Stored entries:

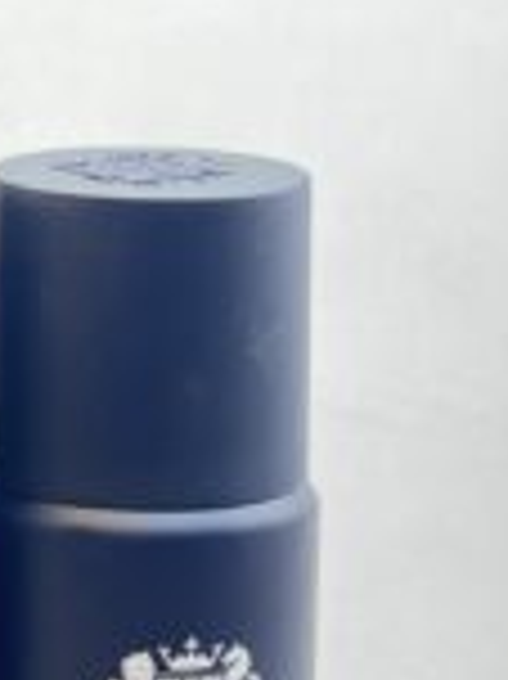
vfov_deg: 8.3
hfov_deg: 6.2
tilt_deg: -13.8
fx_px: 4664
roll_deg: -0.5
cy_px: 734
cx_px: 0
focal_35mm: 238
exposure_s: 1/33
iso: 320
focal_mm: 9
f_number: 2.8
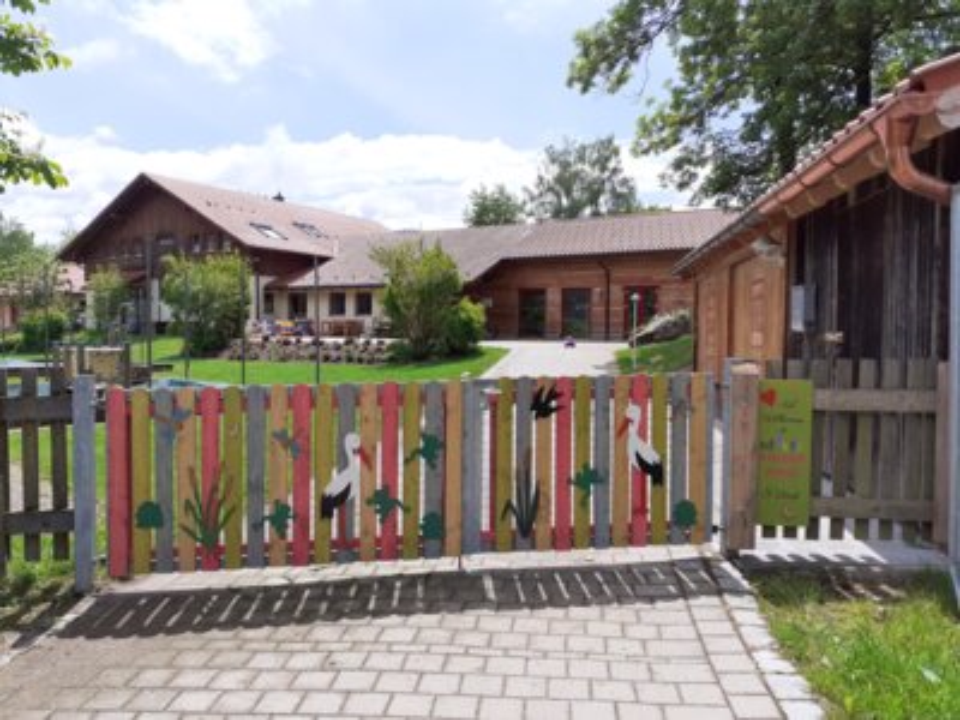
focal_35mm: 27
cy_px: 360
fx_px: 749
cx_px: 480
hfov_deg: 65.3
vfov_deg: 51.4
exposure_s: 1/2183
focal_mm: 3.6
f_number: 1.9
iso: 40
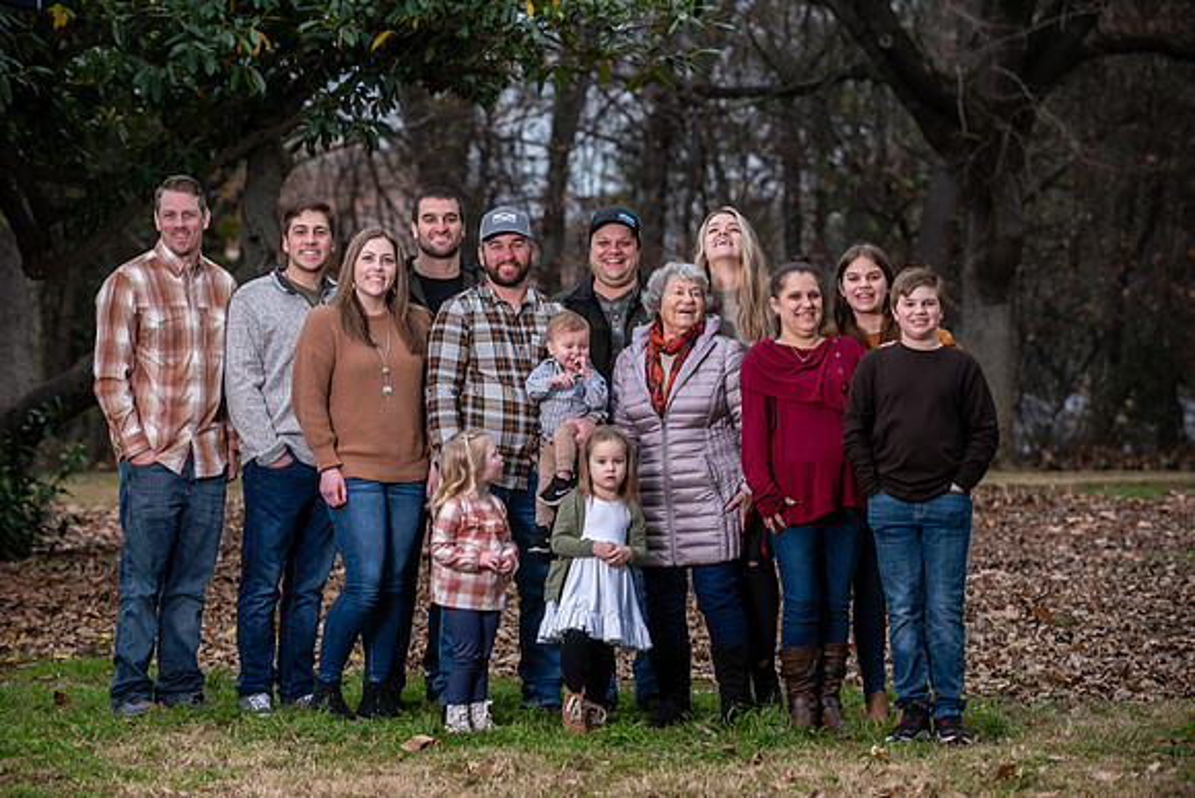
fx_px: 3984
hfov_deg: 17.1
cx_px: 598
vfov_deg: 11.4
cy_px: 399
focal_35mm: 120
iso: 200
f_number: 4
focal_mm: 120
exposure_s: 1/125
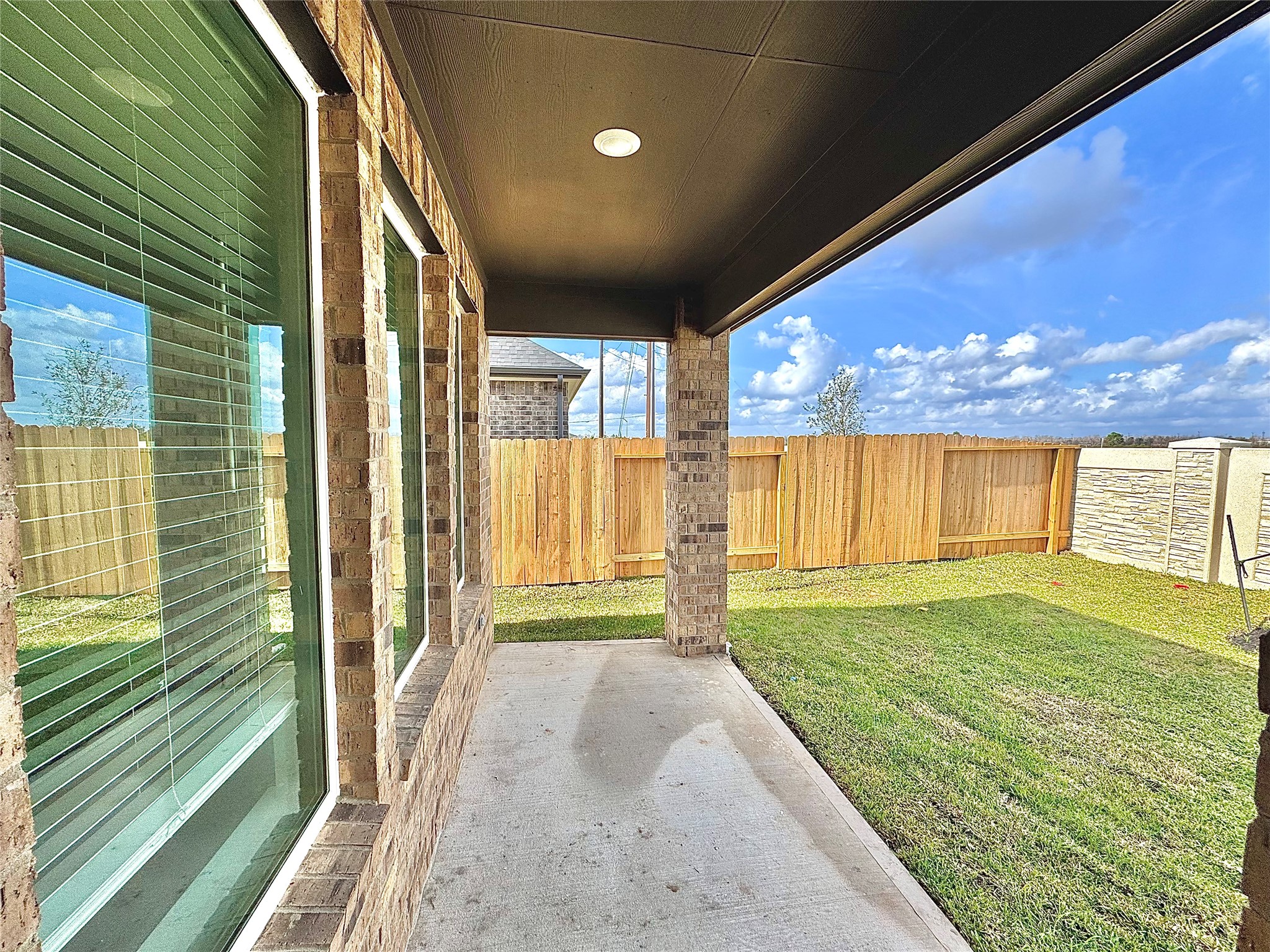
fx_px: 514
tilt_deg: -4.6
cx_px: 635
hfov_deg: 102.1
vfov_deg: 85.7
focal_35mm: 14
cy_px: 476
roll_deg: -0.8
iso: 50
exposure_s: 1/1048
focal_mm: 2.22
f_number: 2.2
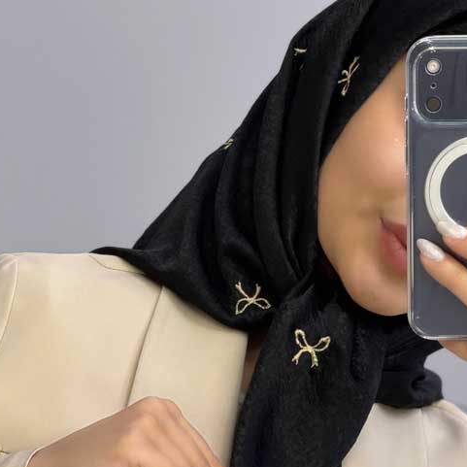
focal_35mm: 196
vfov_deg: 8.9
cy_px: 425
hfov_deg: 8.9
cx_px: 284
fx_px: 2992
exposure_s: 1/100
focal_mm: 16.89
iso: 64
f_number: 2.8
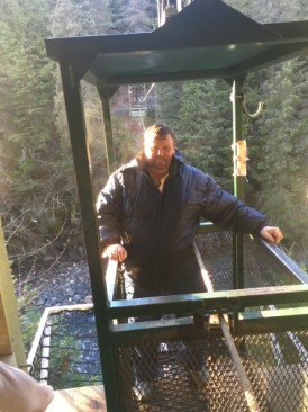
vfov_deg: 61.7
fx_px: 344
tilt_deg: -17.2
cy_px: 206
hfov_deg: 48.2
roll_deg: +3.6
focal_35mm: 29
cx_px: 154
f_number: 2.2
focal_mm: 4.15
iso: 64
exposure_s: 1/30
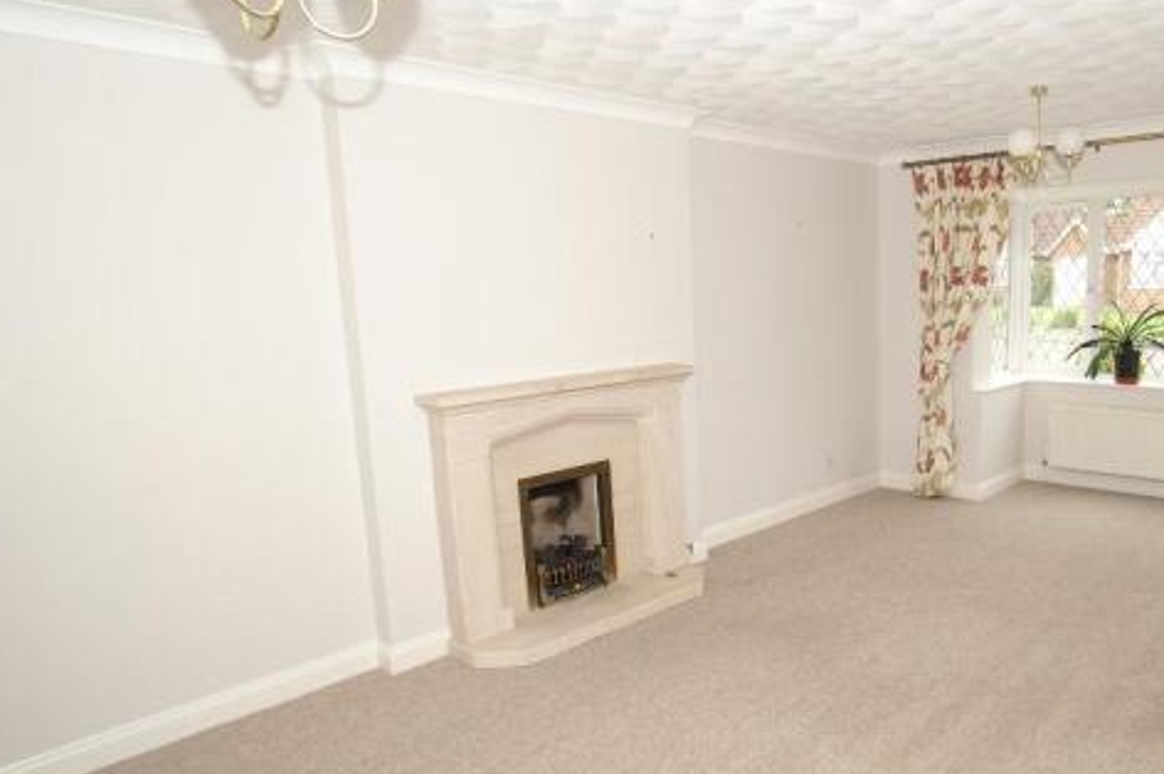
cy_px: 424
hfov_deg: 69.6
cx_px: 772
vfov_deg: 51.1
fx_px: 808
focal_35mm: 25
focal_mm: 12
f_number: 4.5
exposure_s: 1/125
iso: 200
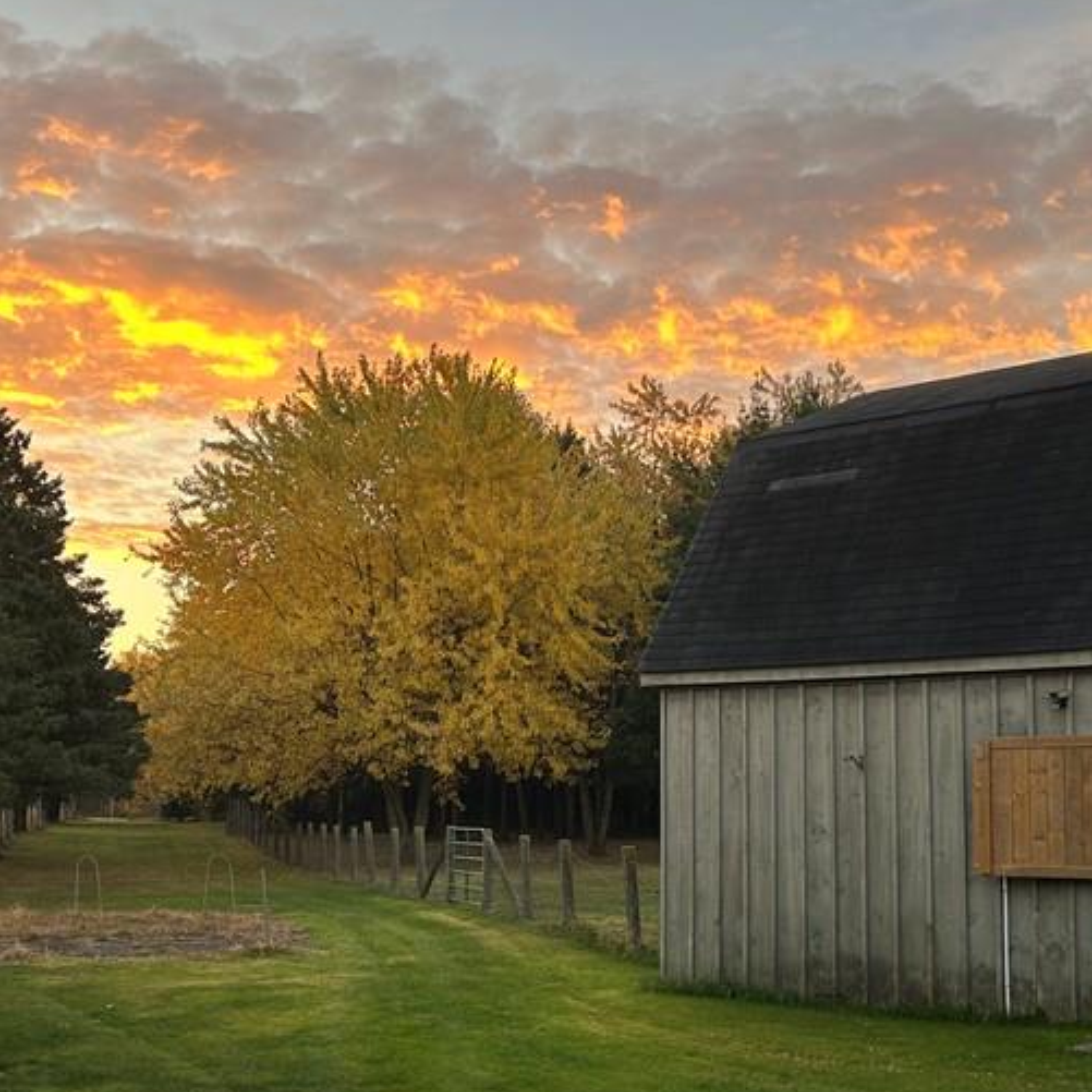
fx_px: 1677
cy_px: 636
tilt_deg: +2.4
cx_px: 554
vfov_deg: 36.0
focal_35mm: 47
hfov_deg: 36.1
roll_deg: -0.4
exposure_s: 1/121
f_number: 1.5
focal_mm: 5.7
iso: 40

Work order ->
Reproduce the data above in full, exactly as it is, with the pictures left out.

Result of the exercise ->
vfov_deg: 8.3
hfov_deg: 6.2
tilt_deg: -13.8
fx_px: 4664
roll_deg: -0.5
cy_px: 734
cx_px: 0
focal_35mm: 238
exposure_s: 1/33
iso: 320
focal_mm: 9
f_number: 2.8
focal_35mm: 27
cy_px: 360
fx_px: 749
cx_px: 480
hfov_deg: 65.3
vfov_deg: 51.4
exposure_s: 1/2183
focal_mm: 3.6
f_number: 1.9
iso: 40
fx_px: 3984
hfov_deg: 17.1
cx_px: 598
vfov_deg: 11.4
cy_px: 399
focal_35mm: 120
iso: 200
f_number: 4
focal_mm: 120
exposure_s: 1/125
fx_px: 514
tilt_deg: -4.6
cx_px: 635
hfov_deg: 102.1
vfov_deg: 85.7
focal_35mm: 14
cy_px: 476
roll_deg: -0.8
iso: 50
exposure_s: 1/1048
focal_mm: 2.22
f_number: 2.2
focal_35mm: 196
vfov_deg: 8.9
cy_px: 425
hfov_deg: 8.9
cx_px: 284
fx_px: 2992
exposure_s: 1/100
focal_mm: 16.89
iso: 64
f_number: 2.8
vfov_deg: 61.7
fx_px: 344
tilt_deg: -17.2
cy_px: 206
hfov_deg: 48.2
roll_deg: +3.6
focal_35mm: 29
cx_px: 154
f_number: 2.2
focal_mm: 4.15
iso: 64
exposure_s: 1/30
cy_px: 424
hfov_deg: 69.6
cx_px: 772
vfov_deg: 51.1
fx_px: 808
focal_35mm: 25
focal_mm: 12
f_number: 4.5
exposure_s: 1/125
iso: 200
fx_px: 1677
cy_px: 636
tilt_deg: +2.4
cx_px: 554
vfov_deg: 36.0
focal_35mm: 47
hfov_deg: 36.1
roll_deg: -0.4
exposure_s: 1/121
f_number: 1.5
focal_mm: 5.7
iso: 40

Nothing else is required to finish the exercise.